Le bois du noyer est blanc, veiné de noir dans son cœur, lorsque l’arbre est suffisamment âgé.
Là aussi, il faut savoir être patient car si la croissance a été trop rapide (ce qui est le cas dans les plantations car les arbres bénéficient d’apports d’engrais importants et parfois même d’irrigation) le bois a certes un grain très fin, mais sa couleur reste désespérément très claire.
Lorsqu’ils repèrent un arbre de bel prestance, les bûcherons prennent soin de le désoucher et non de le tronçonner à vingt ou trente centimètres du sol, comme on le fait pour un chêne ou un épicéa.
D’une part parce que le bois est tellement cher qu’il vaut mieux optimiser la coupe pour ne rien perdre, d’autre part parce que le pied de l’arbre, au départ des racines, peut recéler une véritable merveille de la nature, la « ronce », qui est un dessin particulièrement sophistiqué de la veine, lié à un développement végétal quelque peu anarchique.
Comme quoi, l’anarchie…
L’arbre peut offrir d’autres trésors comme la « loupe »
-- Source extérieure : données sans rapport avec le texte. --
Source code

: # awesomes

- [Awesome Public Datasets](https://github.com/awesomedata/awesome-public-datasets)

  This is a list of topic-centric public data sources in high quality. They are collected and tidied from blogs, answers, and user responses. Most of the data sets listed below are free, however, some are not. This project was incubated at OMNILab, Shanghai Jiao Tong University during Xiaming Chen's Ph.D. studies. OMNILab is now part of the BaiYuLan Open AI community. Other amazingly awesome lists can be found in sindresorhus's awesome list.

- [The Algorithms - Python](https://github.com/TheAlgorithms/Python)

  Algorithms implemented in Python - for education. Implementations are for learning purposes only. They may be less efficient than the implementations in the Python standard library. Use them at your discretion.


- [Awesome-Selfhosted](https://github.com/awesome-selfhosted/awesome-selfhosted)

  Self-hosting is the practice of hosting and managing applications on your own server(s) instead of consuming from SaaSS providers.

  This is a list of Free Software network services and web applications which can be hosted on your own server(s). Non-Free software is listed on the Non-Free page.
C'est une excroissance sur le tronc, dont les dessins sont également très recherchés.
Les plus beaux noyers partiront au placage : ronces et loupes constitueront le fleuron décoratif des meubles précieux.
Les ébénistes utilisent les feuilles de bois obtenues par tranchage, de façon symétrique, sur les portes des buffets ou le plateau des tables.
Sur les meubles anciens prestigieux, certains motifs, paraissent presque artificiels tellement ils sont chargés.
Dans les meubles contemporains apparaissent de nouvelles techniques d’emploi des bois de placage et de la marqueterie.
La mode des teintures sombres s’estompe aussi peu à peu, et le veinage naturel est de plus en plus perceptible.